As I’ve posted about before, my home network is powered by Unifi gear. Since setting it up, I haven’t fiddled with it much. Due to warnings in the Unifi forums, I have auto-update disabled. I usually check the forums for issues and update a few days after release, and update manually by SSH’ing into each device. This time I noticed that I couldn’t SSH in.

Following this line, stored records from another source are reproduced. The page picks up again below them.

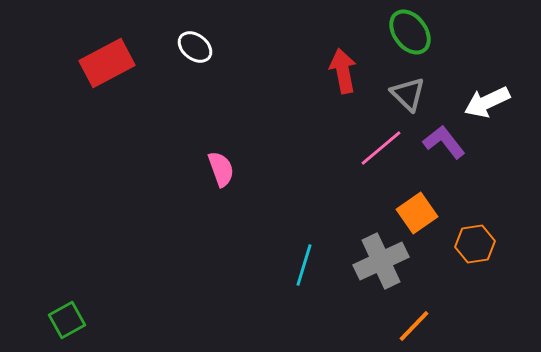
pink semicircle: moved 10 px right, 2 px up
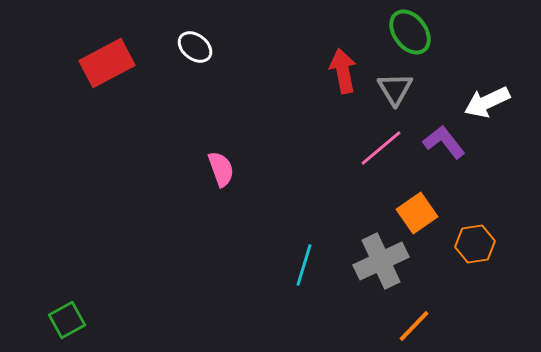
gray triangle: moved 13 px left, 5 px up; rotated 15 degrees clockwise
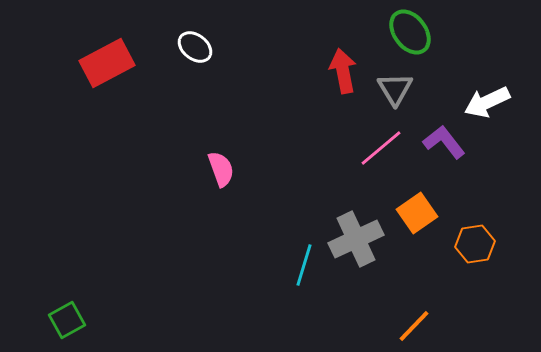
gray cross: moved 25 px left, 22 px up
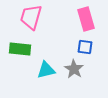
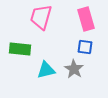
pink trapezoid: moved 10 px right
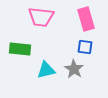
pink trapezoid: rotated 100 degrees counterclockwise
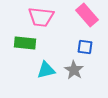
pink rectangle: moved 1 px right, 4 px up; rotated 25 degrees counterclockwise
green rectangle: moved 5 px right, 6 px up
gray star: moved 1 px down
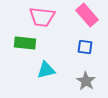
pink trapezoid: moved 1 px right
gray star: moved 12 px right, 11 px down
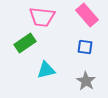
green rectangle: rotated 40 degrees counterclockwise
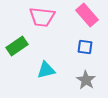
green rectangle: moved 8 px left, 3 px down
gray star: moved 1 px up
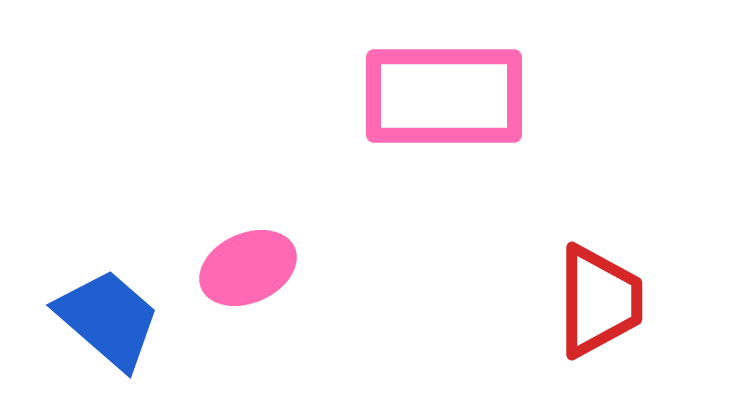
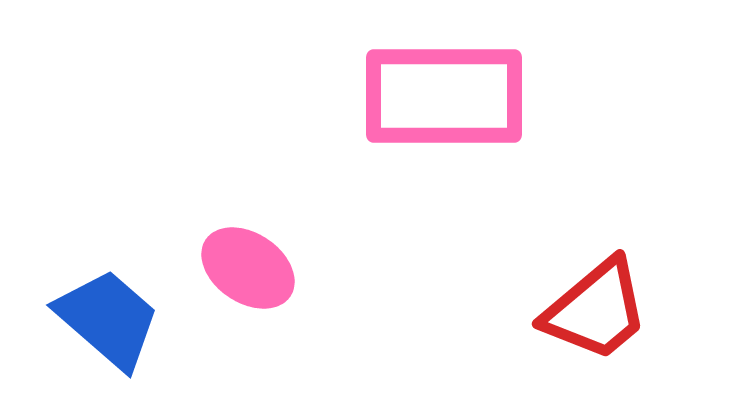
pink ellipse: rotated 58 degrees clockwise
red trapezoid: moved 3 px left, 9 px down; rotated 50 degrees clockwise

I was getting the below error:

Unable to negotiate with port 22: no matching host key type found. Their offer: ssh-rsa

While troubleshooting I noticed I could SSH to the Unifi device from my Macbook Pro (running Big Sur 11.6), but not my desktop. My Linux desktop runs Arch Linux, and is on a very recent version of OpenSSH (8.8p1-1 as of 2021-10-16). To cut a long story short, it turns out Unifi has an ancient OpenSSH implementation (Dropbear v2018.76) that does not support rsa-sha2 signatures. To override this temporarily, I had to add the following to my .ssh/config file:

HostKeyAlgorithms +ssh-rsa

Note, this is not good for security, so don’t enable this for all SSH connections, just Unifi. Unfortunately, this Unifi update still doesn’t update Dropbear…..I would expect a company that sells networking equipment to make a little more effort.